[Haskell-cafe] Exception for NaN
Daniel Fischer
daniel.is.fischer at googlemail.com
Fri May 13 01:50:55 CEST 2011
On Friday 13 May 2011 01:19:52, Ganesh Sittampalam wrote:
> On 12/05/2011 19:41, Nick Bowler wrote:
> > On 2011-05-12 21:14 +0400, Grigory Sarnitskiy wrote:
> >> I don't want NaN to propagate, it is merely stupid, it should be
> >> terminated.
> >
> > NaN propagation is not stupid.
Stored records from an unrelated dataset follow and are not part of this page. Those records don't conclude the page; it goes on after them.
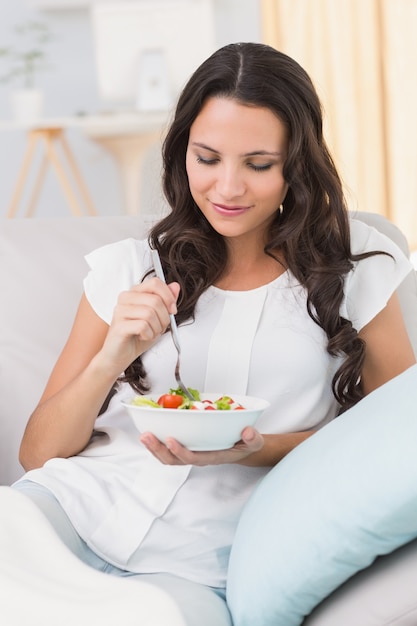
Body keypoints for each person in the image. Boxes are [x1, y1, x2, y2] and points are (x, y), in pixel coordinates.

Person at [12, 42, 416, 623]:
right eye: (207, 158)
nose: (227, 188)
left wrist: (257, 449)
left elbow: (392, 441)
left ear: (296, 166)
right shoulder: (130, 268)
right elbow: (37, 453)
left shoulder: (357, 269)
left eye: (258, 164)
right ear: (182, 155)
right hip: (65, 513)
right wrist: (109, 359)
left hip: (196, 563)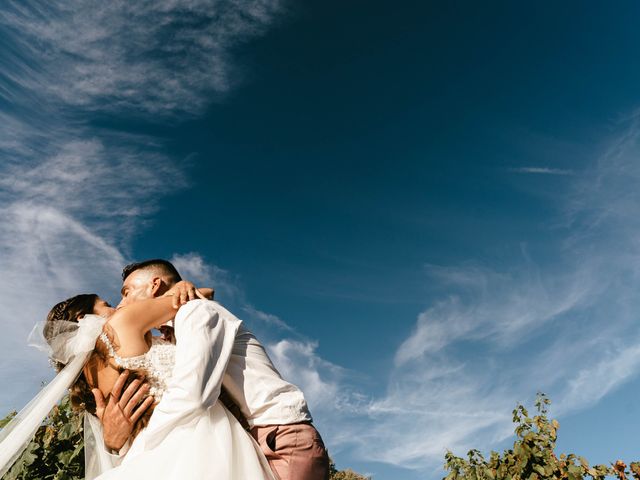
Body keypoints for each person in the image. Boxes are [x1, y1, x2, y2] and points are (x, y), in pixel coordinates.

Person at [0, 288, 276, 479]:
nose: (117, 307)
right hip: (196, 435)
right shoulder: (121, 324)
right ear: (84, 319)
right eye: (106, 304)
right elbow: (202, 295)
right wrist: (180, 286)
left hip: (146, 453)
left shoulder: (87, 377)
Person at [98, 259, 330, 480]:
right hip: (255, 443)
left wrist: (141, 451)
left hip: (280, 440)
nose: (120, 304)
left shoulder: (197, 312)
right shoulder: (174, 330)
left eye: (127, 292)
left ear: (155, 284)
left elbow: (194, 395)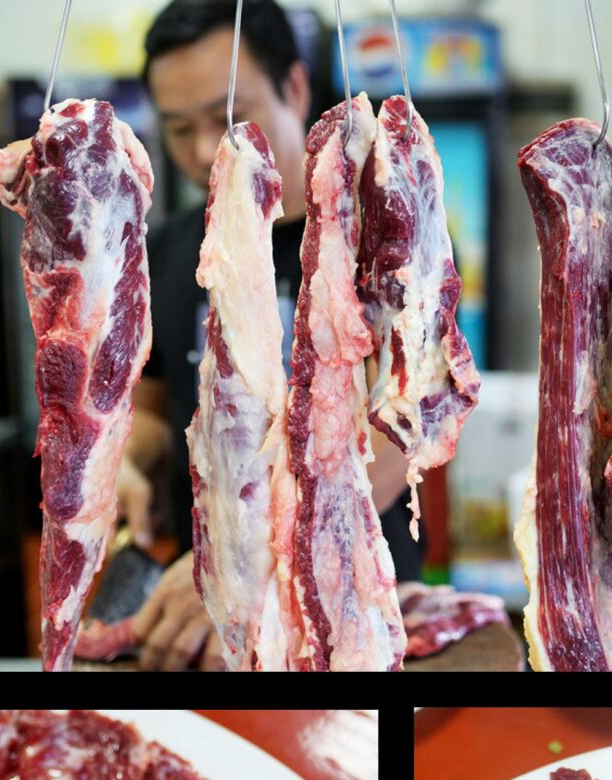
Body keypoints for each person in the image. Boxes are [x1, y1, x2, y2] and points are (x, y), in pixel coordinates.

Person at [121, 0, 420, 669]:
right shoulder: (168, 249)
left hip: (356, 605)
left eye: (229, 118)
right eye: (179, 129)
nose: (207, 150)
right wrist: (125, 466)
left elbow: (403, 431)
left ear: (293, 86)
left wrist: (243, 566)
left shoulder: (378, 236)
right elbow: (155, 410)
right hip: (209, 622)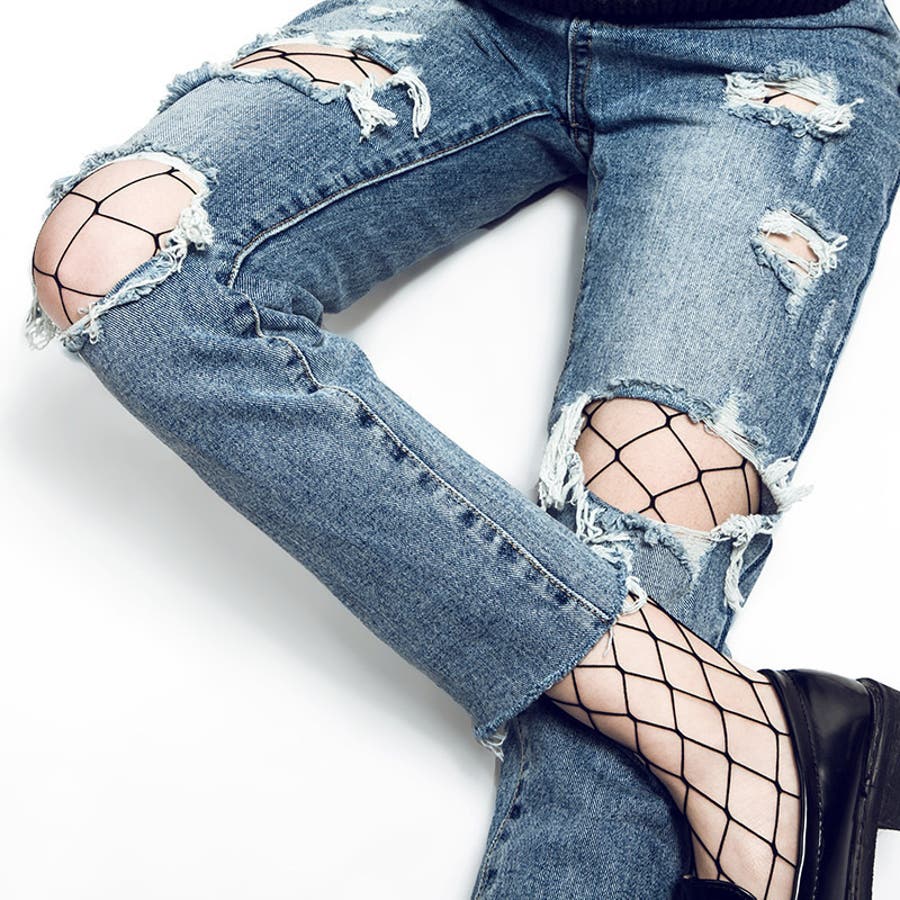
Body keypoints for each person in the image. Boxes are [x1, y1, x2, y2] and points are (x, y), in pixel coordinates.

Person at [25, 0, 900, 896]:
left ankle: (715, 732)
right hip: (471, 18)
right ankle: (739, 731)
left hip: (768, 55)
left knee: (646, 540)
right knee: (111, 256)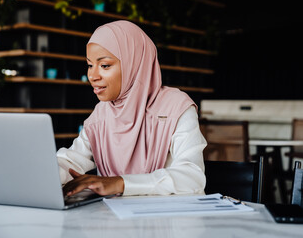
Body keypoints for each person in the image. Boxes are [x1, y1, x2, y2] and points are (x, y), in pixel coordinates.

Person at [57, 20, 207, 197]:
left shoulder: (176, 106)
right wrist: (45, 172)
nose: (92, 75)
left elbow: (192, 177)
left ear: (134, 65)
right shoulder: (102, 113)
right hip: (112, 219)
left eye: (104, 65)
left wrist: (120, 183)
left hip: (166, 220)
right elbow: (71, 160)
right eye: (90, 65)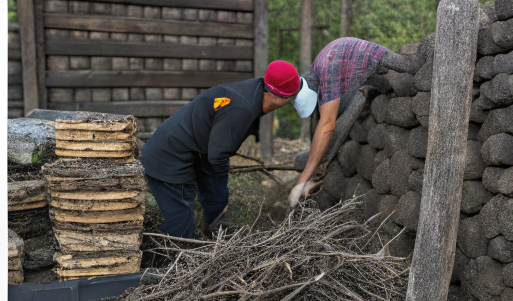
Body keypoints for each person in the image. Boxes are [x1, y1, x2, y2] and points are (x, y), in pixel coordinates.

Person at [141, 59, 301, 237]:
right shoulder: (242, 108)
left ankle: (207, 234)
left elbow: (212, 155)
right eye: (289, 99)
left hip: (183, 154)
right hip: (169, 160)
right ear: (274, 96)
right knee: (180, 224)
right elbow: (217, 156)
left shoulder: (252, 91)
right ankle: (167, 260)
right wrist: (220, 194)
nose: (288, 103)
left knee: (193, 213)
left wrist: (216, 205)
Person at [288, 36, 415, 207]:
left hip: (381, 64)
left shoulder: (328, 71)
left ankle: (318, 166)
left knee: (412, 69)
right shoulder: (318, 70)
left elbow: (328, 127)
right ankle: (316, 163)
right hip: (368, 75)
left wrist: (301, 182)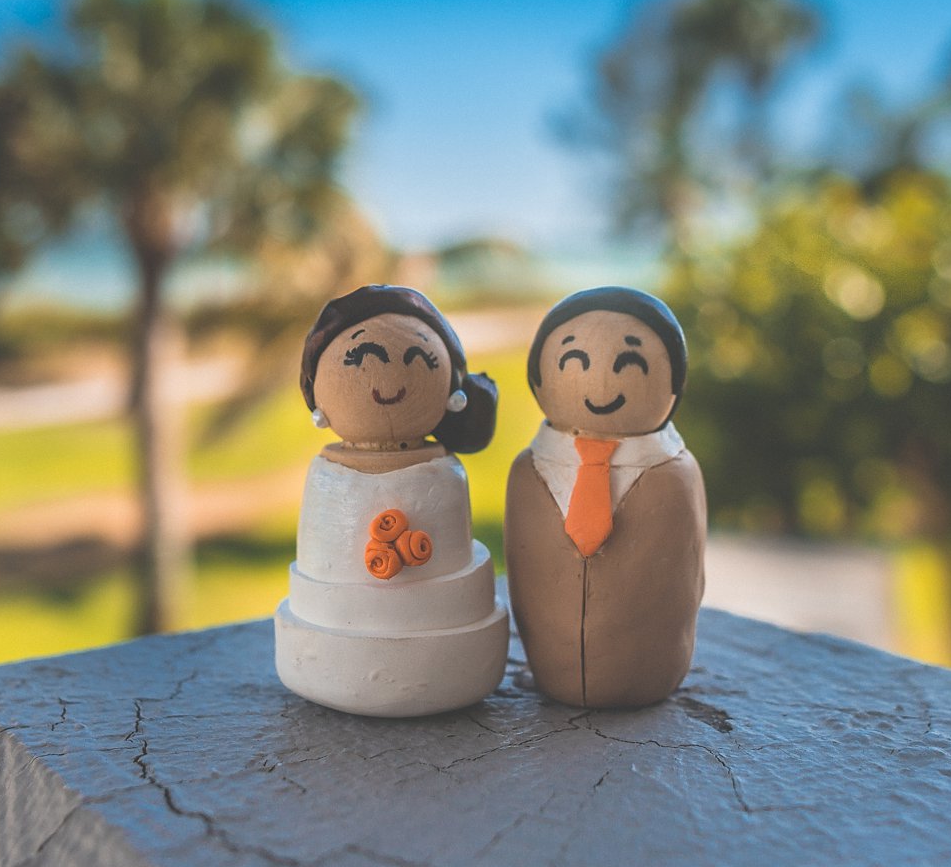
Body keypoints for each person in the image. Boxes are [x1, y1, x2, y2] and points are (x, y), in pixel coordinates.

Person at [273, 284, 508, 717]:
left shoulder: (445, 473)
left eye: (419, 360)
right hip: (323, 655)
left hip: (456, 665)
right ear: (316, 391)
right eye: (361, 360)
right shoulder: (328, 476)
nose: (389, 380)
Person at [505, 286, 705, 708]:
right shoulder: (528, 471)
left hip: (651, 670)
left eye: (628, 364)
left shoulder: (674, 474)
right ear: (540, 378)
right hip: (549, 666)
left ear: (674, 381)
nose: (601, 384)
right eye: (574, 362)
Frequently, components of a
> > computation that end up being NaN turn out to be irrelevant at a
> > later point, in which case the NaNs can be discarded.
>
> Unfortunately, if a NaN reaches a comparison operation, it can lead to
> an end result that doesn't contain NaNs, but was still influenced by
> one.
>
> Ganesh
For example:
Prelude Data.List> maximum [0,-1,0/0,-5,-6,-3,0/0,-2]
0.0
Prelude Data.List> minimum [0,-1,0/0,-5,-6,-3,0/0,-2]
-2.0
Prelude Data.List> sort [0,-1,0/0,-5,-6,-3,0/0,-2]
[-6.0,-5.0,-2.0,NaN,-3.0,NaN,-1.0,0.0]
As usual, when dealing with floating point numbers, you have to know what
you're doing. There are situations where the appearence of NaNs is
harmless, in others, they're poisonous.